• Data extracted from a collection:
====

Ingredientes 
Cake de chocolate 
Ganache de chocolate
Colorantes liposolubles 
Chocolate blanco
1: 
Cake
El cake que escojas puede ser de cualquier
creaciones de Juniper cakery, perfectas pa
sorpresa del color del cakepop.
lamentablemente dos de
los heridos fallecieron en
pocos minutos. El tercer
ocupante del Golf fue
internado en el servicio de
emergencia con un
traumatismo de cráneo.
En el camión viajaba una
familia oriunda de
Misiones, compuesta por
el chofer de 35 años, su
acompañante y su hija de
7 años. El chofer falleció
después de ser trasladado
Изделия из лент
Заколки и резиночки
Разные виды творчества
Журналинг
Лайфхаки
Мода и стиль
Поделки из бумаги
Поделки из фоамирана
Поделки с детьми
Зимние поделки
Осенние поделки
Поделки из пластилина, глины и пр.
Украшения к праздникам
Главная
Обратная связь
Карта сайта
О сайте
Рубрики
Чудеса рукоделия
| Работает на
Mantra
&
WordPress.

====

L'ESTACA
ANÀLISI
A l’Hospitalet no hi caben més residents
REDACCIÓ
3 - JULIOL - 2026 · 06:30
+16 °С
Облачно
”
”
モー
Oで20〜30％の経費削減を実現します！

====

Look over the data above and show each line that contains "años".

el chofer de 35 años, su
7 años. El chofer falleció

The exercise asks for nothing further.